AWS SCIM Provisioning Failure

[arcdigital]

Describe the bug
AWS is returning 400s during the SCIM sync. It looks like authentik is trying to do a PATCH request that AWS doesn't like.

{"domain_url": null, "event": "Failed to send SCIM request", "level": "warning", "logger": "authentik.lib.sync.outgoing.base", "method": "PATCH", "path": "/Groups/uuid", "provider": "AWS SCIM", "response": "{"schema":["urn:ietf:params:scim:api:messages:2.0:Error"],"schemas":["urn:ietf:params:scim:api:messages:2.0:Error"],"detail":"Current PATCH support allows omitting \"path\" attribute only for Add and Replace operations modifying a single attribute.","status":"400","exceptionRequestId":"uuid","timeStamp":"2024-12-10 19:50:00.531"}", "schema_name": "public", "task_id": "task-ID", "timestamp": "2024-12-10T19:50:00.539728"}

Version and Deployment (please complete the following information):

• authentik version: 2024.10.4

[uptownhr]

I am currently using 2024.8.4 and also experiencing this issue. I'd also like to add that there are warning logs in the Sync Status area of the aws-scim provider section.

[fullykubed]

@BeryJu It appears the problem is here which you last updated to introduce PATCH support.

The way that this is implemented sends a PATCH request with the full group model dumped as JSON. However, AWS only supports PATCH with a single group property at a time.

As far as I can tell, this doesn't seem too bad of a bug atm, but definitely not ideal. While groups can still be created, deleted, and have their membership change, you would not be able to update things like the name have then have that reflected in AWS.

Do you have any thoughts on whether a workaround is possible?

[fullykubed]

It would be kindof nice to be able to override the configuration values returned by the providers /ServiceProviderConfig endpoint to be able to deal with cases like this where the SCIM target has weird limitations (code).

To be fair to Authentik, it looks like AWS is the one not conformant with the SCIM PATCH spec currently. However, being able to integrate with AWS without issue is likely important to many Authentik users.

[fullykubed]

It might make sense just to do a fallback to PUT if the PATCH doesn't work?

[fullykubed]

@BeryJu Would you be open to a PR that implements the retry / fallback to PUT if PATCH doesn't work?

[argo1984]

Are there any news regarding to it? Is there an existing workaround?

[jorhett]

As far as I can tell, this doesn't seem too bad of a bug atm, but definitely not ideal. While groups can still be created, deleted, and have their membership change, you would not be able to update things like the name have then have that reflected in AWS.
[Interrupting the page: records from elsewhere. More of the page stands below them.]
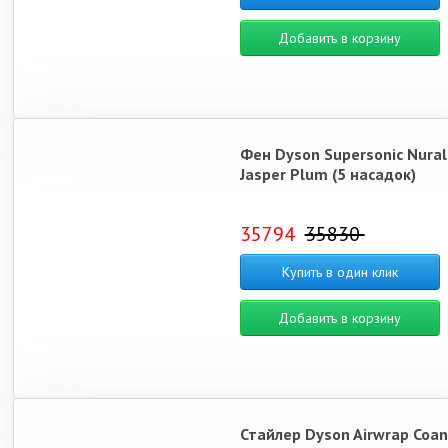
Добавить в корзину
Фен Dyson Supersonic Nura
Jasper Plum (5 насадок)
35794
35830
Купить в один клик
Добавить в корзину
Стайлер Dyson Airwrap Coan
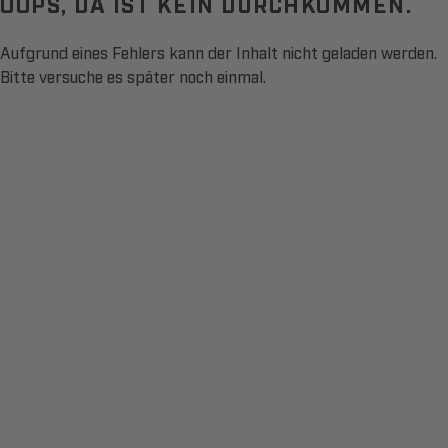
OOPS, DA IST KEIN DURCHKOMMEN.
Aufgrund eines Fehlers kann der Inhalt nicht geladen werden.
Bitte versuche es später noch einmal.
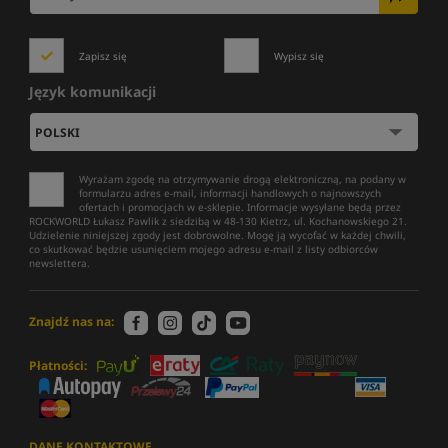
Zapisz się
Wypisz się
Język komunikacji
Wyrażam zgodę na otrzymywanie drogą elektroniczną, na podany w
formularzu adres e-mail, informacji handlowych o najnowszych
ofertach i promocjach w e-sklepie. Informacje wysyłane będą przez
ROCKWORLD Łukasz Pawlik z siedzibą w 48-130 Kietrz, ul. Kochanowskiego 21.
Udzielenie niniejszej zgody jest dobrowolne. Mogę ją wycofać w każdej chwili,
co skutkować będzie usunięciem mojego adresu e-mail z listy odbiorców
newslettera.
Znajdź nas na:
Płatności:
DANE KONTAKTOWE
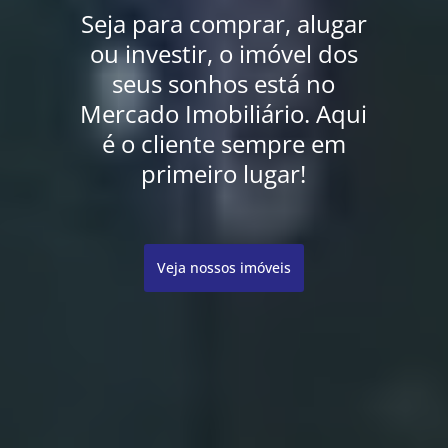
Seja para comprar, alugar
ou investir, o imóvel dos
seus sonhos está no
Mercado Imobiliário. Aqui
é o cliente sempre em
primeiro lugar!
Veja nossos imóveis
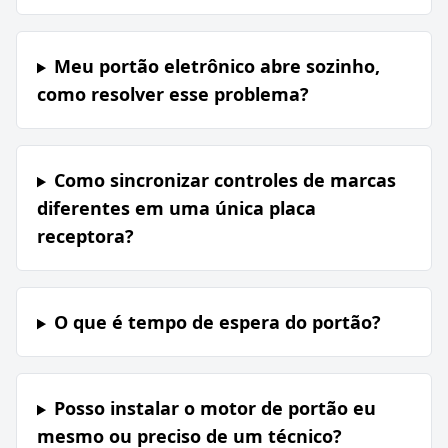
Meu portão eletrônico abre sozinho,
como resolver esse problema?
Como sincronizar controles de marcas
diferentes em uma única placa
receptora?
O que é tempo de espera do portão?
Posso instalar o motor de portão eu
mesmo ou preciso de um técnico?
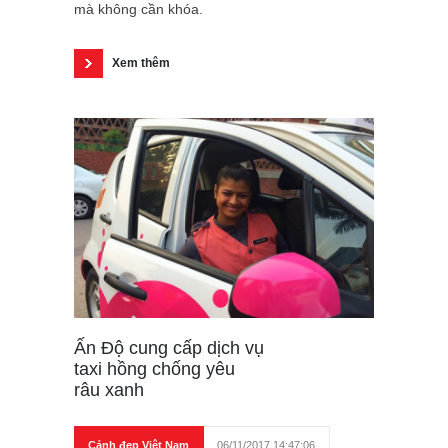
mà không cần khóa.
Xem thêm
Ấn Độ cung cấp dịch vụ
taxi hồng chống yêu
râu xanh
Cảnh đẹp Việt Nam
06/11/2017 14:47:06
I have recently setup AWS SCIM and NO groups are successfully being created due to this bug, so yes it is TOO bad of a bug. It makes SCIM effectively worthless for AWS.

[fullykubed]

@jorhett Just for clarity, we regularly set up new authentik<->aws integrations and the initial provisioning seems to work fine. Not saying you aren't valid in your concern here (@BeryJu still happy to tackle this if you sign-off), but might be worth double checking something else isn't amiss in your setup.

[argo1984]

@fullykubed the initial sync seemed to work for me as well but i had some issues and resettet the syn. the "2nd initial sync" didn't deploy the groups. I resetted everything on aws side.

[fullykubed]

That makes sense. Good to know!

[jorhett]

@fullykubed I'm 100% willing to investigate anything it could be on our side. The reason I opened this issue is that I can't find anything left I can debug:

• AWS Is masking all the details so I don't even know what entry they say is a duplicate
• I can't seem to find any way to get higher levels of debug out of Authentik

I'm a coder happy and willing to identify the problem and even provide a patch if I can find a way to get more debug output to tell me what's going on here.

Looking at the cloudtrail logs it seems we are issuing more CreateUser requests when the user list hasn't change. So it seems likely that something isn't syncing up correctly, and authentik believes it needs to create the users.

Also, as @argo1984 experienced, our Groups are synced but have zero members.

[jorhett]

Just being able to get a cleartext copy of the SCIM transactions would really help.

[fullykubed]

@jorhett To be clear, I am just another user like yourself who has stumbled upon this unfortunate problem. I have done the necessary inspection of the network traffic to highlight the root cause here. I am also willing to allocate resources from my company to fix it. However, ultimately my hands are tied because Authentik's CTO @arcdigital is the one who introduced the code change and he hasn't been able / willing to respond to our offer to help assist in fixing this integration.

[arcdigital]

@fullykubed What? I'm neither Authentik's CTO, nor the person who introduced the code change?? I literally opened this issue because I'm experiencing this problem myself.